Gujurat leader seeks to keep Muslims out of Hindu areas

Right-wing Hindu leader Pravin Togadia allegedly caught on camera offering advice on how to prevent Muslims from buying houses in areas where Hindus are the majority.

Gujurat leader seeks to keep Muslims out of Hindu areas

World Bulletin / News Desk

A right-wing Hindu leader was allegedly caught on camera on Monday making incendiary and hateful remarks against India's Muslim community, sparking a major political row as the country prepares for the sixth phase of the ongoing national election.

At a gathering in Bhavnagar in the western state of Gujarat, Pravin Togadia, leader of the right-wing Hindu organization Vishwa Hindu Parishad, is seen offering advice on how to prevent Muslims from buying houses in areas where Hindus are in the majority.

"Muslims have been buying Hindu properties at throwaway prices. How do you stop this?" he asks before offering two solutions.

"We should have it in us to take the law in our own hands in an area where we are a majority and scare them," Togadia is heard as saying in the purported video clip broadcast on news channels and the video sharing site YouTube.

"You put pressure on the government to enforce the Disturbed Areas Act the way we have in cities like Ahmedabad," Togadia allegedly said.

The Disturbed Areas Act is a piece of legislation which makes it tough to sell property to a member of the minority community in a neighborhood to prevent "communal tension." It also makes tough for people of minority community from making distress sales.

Togadia later denied making the hate speech.

"Some people gathered and told me that Muslims are forcibly throwing us out, I asked them to take help of the police. The story is not about Muslims getting thrown out; it is about Muslims forcing Hindus out of their houses," Togadia said on Monday.
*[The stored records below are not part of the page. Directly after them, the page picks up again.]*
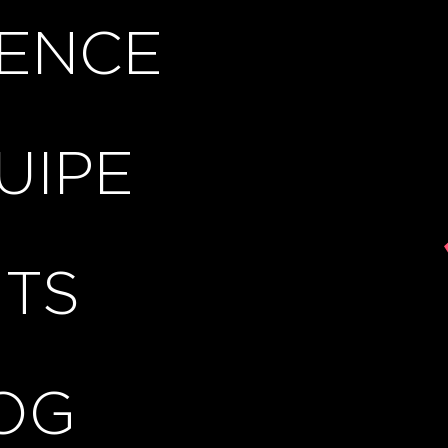
ENCE
UIPE
NTS
OG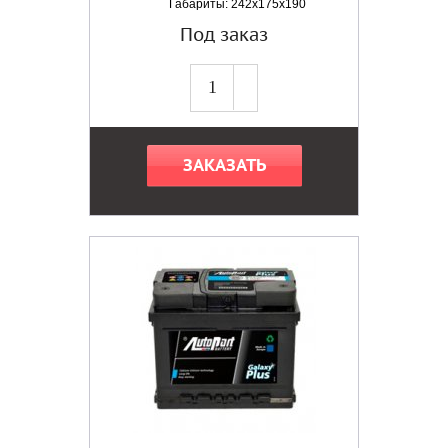
Габариты: 242x175x190
Под заказ
ЗАКАЗАТЬ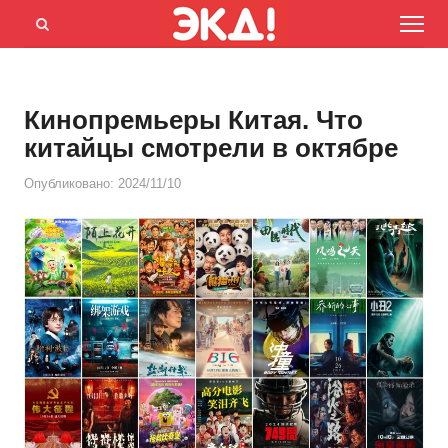
Menu
Открыть
панель
поиска
Кинопремьеры Китая. Что
китайцы смотрели в октябре
Опубликовано:
2024/11/10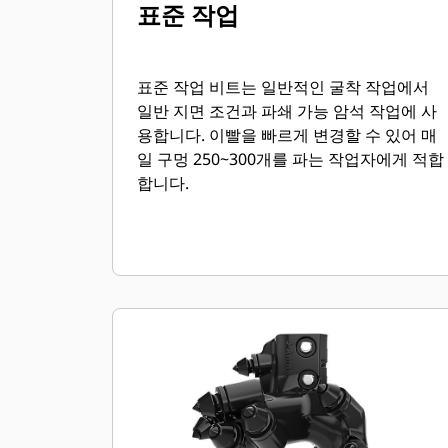
표준 작업
표준 작업 비트는 일반적인 굴착 작업에서
일반 지면 조건과 파쇄 가능 암석 작업에 사
용합니다. 이빨을 빠르게 변경할 수 있어 매
일 구멍 250~300개를 파는 작업자에게 적합
합니다.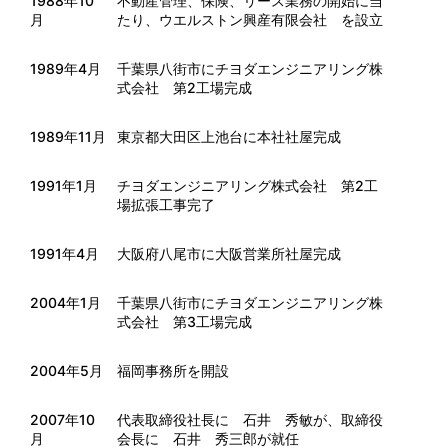
1988年10
不動産管理、保険、リース業務の開始に当
月
たり、ウエルストン興産有限会社 を設立
1989年4月
千葉県八街市にチヨダエンジニアリング株
式会社 第2工場完成
1989年11月
東京都大田区上池台に本社社屋完成
1991年1月
チヨダエンジニアリング株式会社 第2工
場拡張工事完了
1991年4月
大阪府八尾市に大阪営業所社屋完成
2004年1月
千葉県八街市にチヨダエンジニアリング株
式会社 第3工場完成
2004年5月
福岡事務所を開設
2007年10
代表取締役社長に 石井 秀敏が、取締役
月
会長に 石井 秀三郎が就任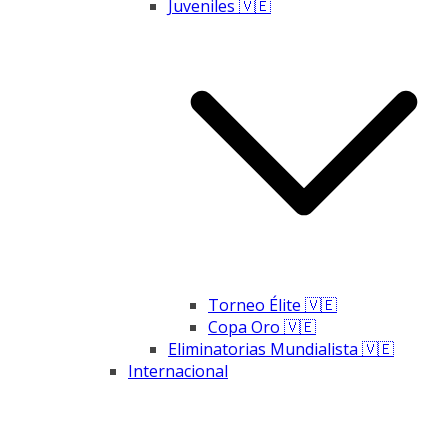
Juveniles 🇻🇪
Torneo Élite 🇻🇪
Copa Oro 🇻🇪
Eliminatorias Mundialista 🇻🇪
Internacional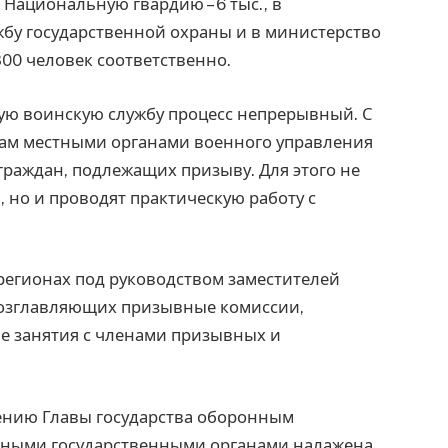
 Национальную гвардию – 6 тыс., в
ужбу государственной охраны и в министерство
00 человек соответственно.
ую воинскую службу процесс непрерывный. С
ам местными органами военного управления
граждан, подлежащих призыву. Для этого не
 но и проводят практическую работу с
регионах под руководством заместителей
 возглавляющих призывные комиссии,
е занятия с членами призывных и
чению Главы государства оборонным
нными государственными органами налажена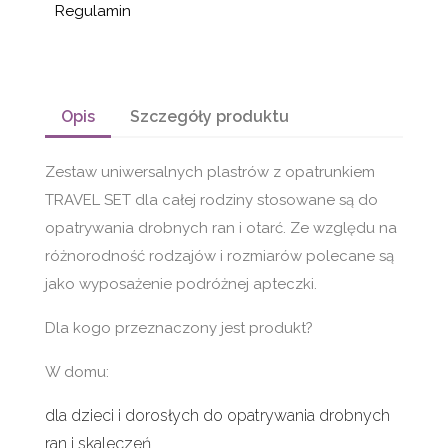
Regulamin
Opis
Szczegóły produktu
Zestaw uniwersalnych plastrów z opatrunkiem
TRAVEL SET dla całej rodziny stosowane są do
opatrywania drobnych ran i otarć. Ze względu na
różnorodność rodzajów i rozmiarów polecane są
jako wyposażenie podróżnej apteczki.
Dla kogo przeznaczony jest produkt?
W domu:
dla dzieci i dorosłych do opatrywania drobnych
ran i skaleczeń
Vishwa Hindu Parishad is a cultural organization, part of an umbrella group of Hindu nationalist organizations that include India’s Opposition Bharatiya Janata Party, which is expected to form the next federal government in May.
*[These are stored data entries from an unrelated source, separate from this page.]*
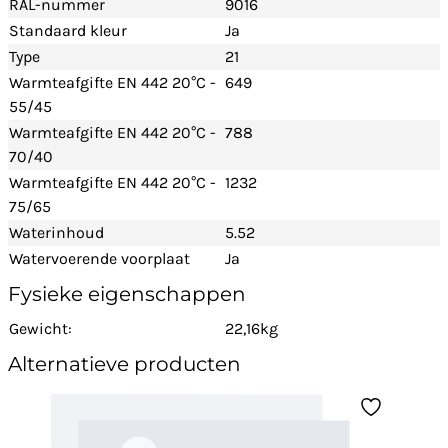
RAL-nummer
9016
Standaard kleur
Ja
Type
21
Warmteafgifte EN 442 20°C -
649
55/45
Warmteafgifte EN 442 20°C -
788
70/40
Warmteafgifte EN 442 20°C -
1232
75/65
Waterinhoud
5.52
Watervoerende voorplaat
Ja
Fysieke eigenschappen
Gewicht:
22,16kg
Alternatieve producten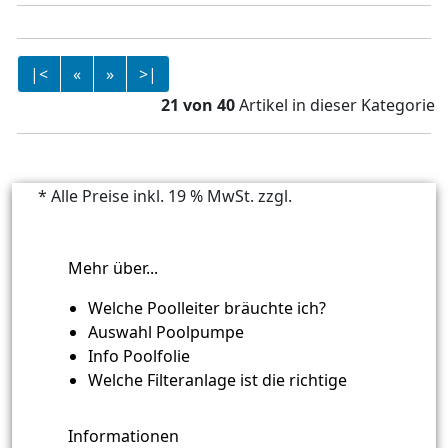
|<
«
»
>|
21 von 40
Artikel in dieser Kategorie
* Alle Preise inkl. 19 % MwSt. zzgl.
Versandkosten
Mehr über...
Welche Poolleiter bräuchte ich?
Auswahl Poolpumpe
Info Poolfolie
Welche Filteranlage ist die richtige
Informationen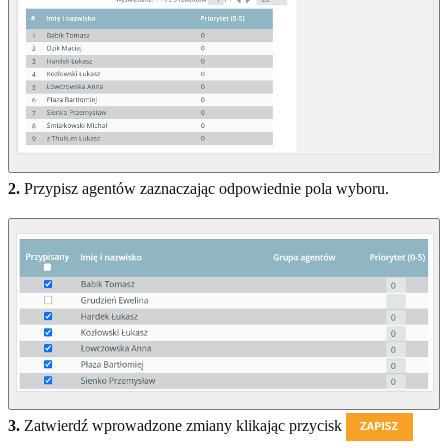
2.
Przypisz agentów zaznaczając odpowiednie pola wyboru.
3.
Zatwierdź wprowadzone zmiany klikając przycisk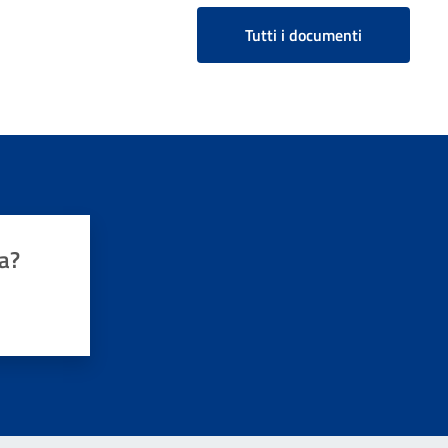
Tutti i documenti
a?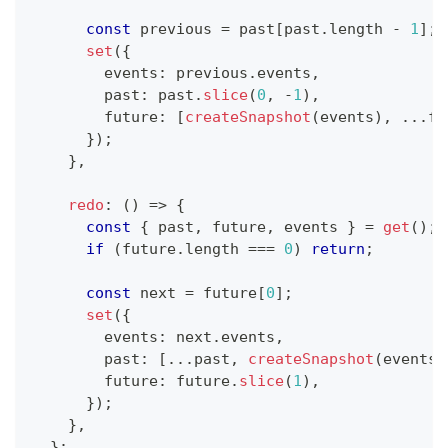
const
 previous 
=
 past
[
past
.
length 
-
1
]
;
set
(
{
        events
:
 previous
.
events
,
        past
:
 past
.
slice
(
0
,
-
1
)
,
        future
:
[
createSnapshot
(
events
)
,
...
fu
}
)
;
}
,
redo
:
(
)
=>
{
const
{
 past
,
 future
,
 events 
}
=
get
(
)
;
if
(
future
.
length 
===
0
)
return
;
const
 next 
=
 future
[
0
]
;
set
(
{
        events
:
 next
.
events
,
        past
:
[
...
past
,
createSnapshot
(
events
)
        future
:
 future
.
slice
(
1
)
,
}
)
;
}
,
}
;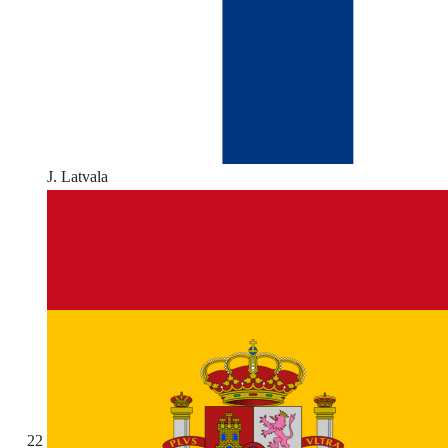
J. Latvala
22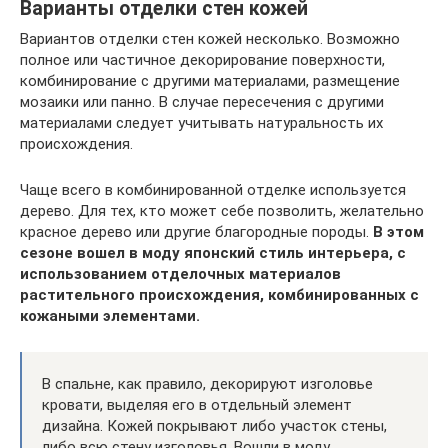
Варианты отделки стен кожей
Вариантов отделки стен кожей несколько. Возможно
полное или частичное декорирование поверхности,
комбинирование с другими материалами, размещение
мозаики или панно. В случае пересечения с другими
материалами следует учитывать натуральность их
происхождения.
Чаще всего в комбинированной отделке используется
дерево. Для тех, кто может себе позволить, желательно
красное дерево или другие благородные породы.
В этом
сезоне вошел в моду японский стиль интерьера, с
использованием отделочных материалов
растительного происхождения, комбинированных с
кожаными элементами.
В спальне, как правило, декорируют изголовье
кровати, выделяя его в отдельный элемент
дизайна. Кожей покрывают либо участок стены,
либо всю стену изголовья. Вошли в моду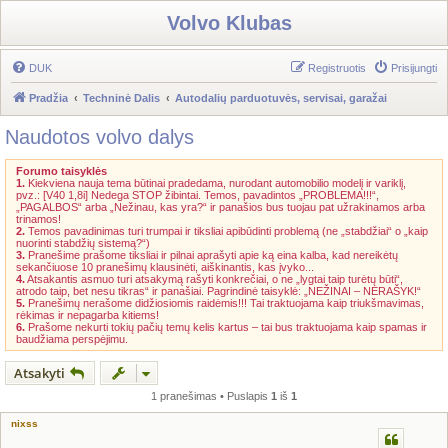
Volvo Klubas
DUK
Registruotis
Prisijungti
Pradžia
Techninė Dalis
Autodalių parduotuvės, servisai, garažai
Naudotos volvo dalys
Forumo taisyklės
1.
Kiekviena nauja tema būtinai pradedama, nurodant automobilio modelį ir variklį,
pvz.: [V40 1,8i] Nedega STOP žibintai. Temos, pavadintos „PROBLEMA!!!“,
„PAGALBOS“ arba „Nežinau, kas yra?“ ir panašios bus tuojau pat užrakinamos arba
trinamos!
2.
Temos pavadinimas turi trumpai ir tiksliai apibūdinti problemą (ne „stabdžiai“ o „kaip
nuorinti stabdžių sistemą?“)
3.
Pranešime prašome tiksliai ir pilnai aprašyti apie ką eina kalba, kad nereikėtų
sekančiuose 10 pranešimų klausinėti, aiškinantis, kas įvyko...
4.
Atsakantis asmuo turi atsakymą rašyti konkrečiai, o ne „lygtai taip turėtų būti“,
atrodo taip, bet nesu tikras“ ir panašiai. Pagrindinė taisyklė: „NEŽINAI – NERAŠYK!“
5.
Pranešimų nerašome didžiosiomis raidėmis!!! Tai traktuojama kaip triukšmavimas,
rėkimas ir nepagarba kitiems!
6.
Prašome nekurti tokių pačių temų kelis kartus – tai bus traktuojama kaip spamas ir
baudžiama perspėjimu.
Atsakyti
1 pranešimas • Puslapis
1
iš
1
nixss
The party on Monday defended Togadia. "I talked to Togadia. He said he did not make such a statement," Prakash Javadekar, the party's spokesperson, told reporters.

The ruling Congress and other parties came down heavily on the controversial right-wing Hindu leader who in the past had been accused of making anti-Muslim remarks.
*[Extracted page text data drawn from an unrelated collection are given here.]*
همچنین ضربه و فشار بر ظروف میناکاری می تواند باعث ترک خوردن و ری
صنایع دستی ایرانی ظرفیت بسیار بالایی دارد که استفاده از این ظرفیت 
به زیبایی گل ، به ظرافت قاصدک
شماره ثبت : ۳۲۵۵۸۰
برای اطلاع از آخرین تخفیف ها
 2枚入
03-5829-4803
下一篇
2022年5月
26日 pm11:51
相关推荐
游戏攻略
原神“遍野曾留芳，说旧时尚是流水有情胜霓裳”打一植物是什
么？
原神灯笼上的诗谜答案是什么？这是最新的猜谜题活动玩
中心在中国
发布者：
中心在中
"He always spreads venom, you know that. And he belongs to that category of people in this country who do not believe in the unity and the integrity of India. What can you say about people like this?," Kapil Sibal, Congress leader and federal minister was quoted by Press Trust of India as saying.

According to news channel NDTV, a complaint has been registered against Togadia on Monday by Gujarat police. Meanwhile, the Election Commission of India has sought a copy of the recorded speech.

The Bharatiya Janata Party's prime ministerial candidate Narendra Modi, who addressed two political rallies in and around Mumbai on Monday, did not comment on Togadia’s reported statement.

Retired professor Juzar Bandukwala, whose house was ransacked in Gujarat during the 2002 riots, reacted strongly to Togadia’s reported hate speech.

"Pravin Togadia has behaved in a highly provocative manner, with intent to incite communal violence against Muslims," Bandukwala told the Anadolu Agency.

"What pleasure do these merchants of hate get in producing widows and orphans who will weep for years to come? Are Hindus saying goodbye to their glorious Vedantic faith as espoused by Vivekananda and Gandhi?," he said.

Hate speech seems to be becoming a defining theme in the world’s biggest and longest running democratic election.

On Sunday, Bharatiya Janata Party member Giriraj Singh from northern state Bihar told a public gathering that the critics of Modi have no place in a country like India and they should move to Pakistan. The party did not back his statement.

Last week, two incidents of hate speech were reported from northern Indian state of Uttar Pradesh, the biggest and most populous state.

Amit Shah, a close-aide of Modi, told a Hindu community to take electoral "revenge" against Muslims for the Muzaffarnagar inter-communal riots of September 2013, which killed at least 60 people, most of them Muslims.

Azam Khan, a senior leader of ruling Samajwadi Party of Uttar Pradesh claimed at a public rally that it was the Muslim soldiers of Indian Army who fought in Kargil war against Pakistan-backed invaders in 1999.

Both Shah and Khan were banned from public campaign rallies by India’s election commission but the former was let off after he tendered an apology. Khan, who has remained defiant and refused to apologize, still cannot campaign.

All India Muslim Majlis-e-Mushawarat, the umbrella body of Indian Muslim organizations, on Monday accused the Election Commission of playing "partisan politics" by lifting the ban on Shah while retaining it in the case of Khan.

"Since the Election Commission has developed cold feet to tackle the BJP-RSS hate juggernaut, the Supreme Court of India should take suo motto notice by appointing an SIT (Special Investigation Team) to probe the hate-mongering by Sangh Parivar people during the current election campaign and bring the culprits to book," the group said in a statement.

The top Muslim body also wrote a letter to the Chief Justice of India in this regard.

The ongoing national election enters into sixth phase on Thursday.